1. Jul 19, 2006

### yellowduck

This should be easy but I feel there is something I am mission

I need to write the net ionic equations and then add #1 & #2 and compare to #3.

Equation #1 - write net ionic equation for dissolution of solid NaOH in water
Equation: NaOH (s) + H2O --> Na+ (aq) + OH- (aq) + H2O (l)
Net: NaOH (s) --> Na+ (aq) + OH- (aq)
(it says in the book to seperate strong bases such as NaOH but if I do all ions cancel out???)

Equation #2 - write net ionic equation for aqueous soloutions of NaOH & HCl
Equation: NaOH (aq) + HCl (aq) ---> NaCl (aq) + H2O (l)
Net: OH- (aq) + H+ (aq) --> H2O (l)

Equation 3: Solid NaOH and aqueous HCl
Equation: NaOH (s) + HCl (aq) ---> NaCl (aq) + H2O
OH- (s) + H+ (aq) --> H2O (l)

This is where I get lost. I think it should be net equation #2. The difference is in the solid/aqueous state.

thanks

2. Jul 19, 2006

### PPonte

$$NaOH \text{(s)} + OH^- \text{(aq)} + H^+ \text{(aq)} \longrightarrow Na^+ \text{(aq)} + OH^- \text{(aq)} + H_2O \text{(l)}$$

2. Delete the common compounds on both members of the equation.

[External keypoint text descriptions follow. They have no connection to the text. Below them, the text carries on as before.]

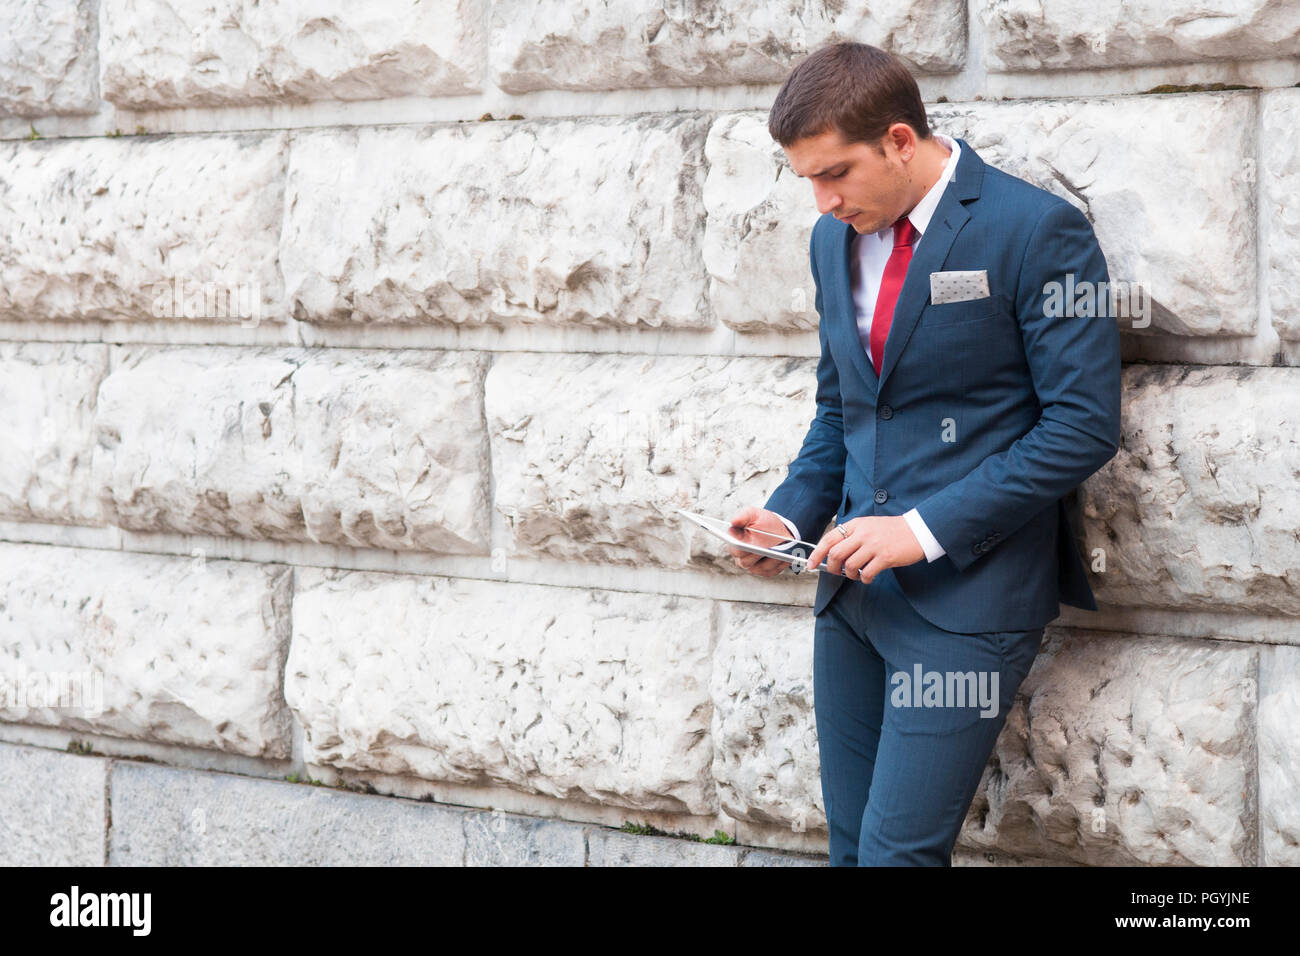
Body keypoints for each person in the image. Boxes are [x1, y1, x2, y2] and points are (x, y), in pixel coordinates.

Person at [727, 41, 1121, 866]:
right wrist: (785, 515)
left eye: (835, 173)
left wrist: (922, 528)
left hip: (966, 605)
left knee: (896, 857)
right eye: (805, 178)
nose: (822, 198)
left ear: (900, 141)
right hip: (850, 598)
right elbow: (843, 412)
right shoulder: (831, 243)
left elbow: (1081, 426)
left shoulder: (1035, 230)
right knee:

$$NaOH \text{(s)} + H^+ \text{(aq)} \longrightarrow Na^+ \text{(aq)} + H_2O \text{(l)}$$

Last edited by a moderator: Jul 19, 2006
3. Jul 19, 2006

### yellowduck

Is it possible that I have equation #3 wrong.

4. Jul 19, 2006

### PPonte

You have #3 correct, I think.

5. Jul 20, 2006

### sdekivit

Solid NaOH in HCl-solution. The HCl-solution contains $$H^{+}$$ and $$Cl^{-}$$ but the solid is just NAOH. So the reaction at 3 should be:

$$NaOH(s) + H^{+} \rightarrow Na^{+} + H_{2}O$$

6. Aug 6, 2006

### dissolver

So if it states solid, then you must write out the entire formula even in the net ionic equation (because it is infered that the solid is not dissolved in the solution)?